_Stored data:_
_ _ _ _ _ _ _

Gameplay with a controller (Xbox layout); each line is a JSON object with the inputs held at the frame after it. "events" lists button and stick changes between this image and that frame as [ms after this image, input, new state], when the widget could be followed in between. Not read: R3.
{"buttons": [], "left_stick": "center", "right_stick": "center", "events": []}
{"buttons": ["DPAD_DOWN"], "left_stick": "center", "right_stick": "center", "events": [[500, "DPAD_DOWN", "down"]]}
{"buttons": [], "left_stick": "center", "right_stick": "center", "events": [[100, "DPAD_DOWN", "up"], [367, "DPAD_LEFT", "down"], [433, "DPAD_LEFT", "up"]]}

_ _ _ _ _ _ _

_What is expected:_ Filter the listing so that only lines holding the word "down" remain, and copy those lines.

_Solution to this task:_
{"buttons": ["DPAD_DOWN"], "left_stick": "center", "right_stick": "center", "events": [[500, "DPAD_DOWN", "down"]]}
{"buttons": [], "left_stick": "center", "right_stick": "center", "events": [[100, "DPAD_DOWN", "up"], [367, "DPAD_LEFT", "down"], [433, "DPAD_LEFT", "up"]]}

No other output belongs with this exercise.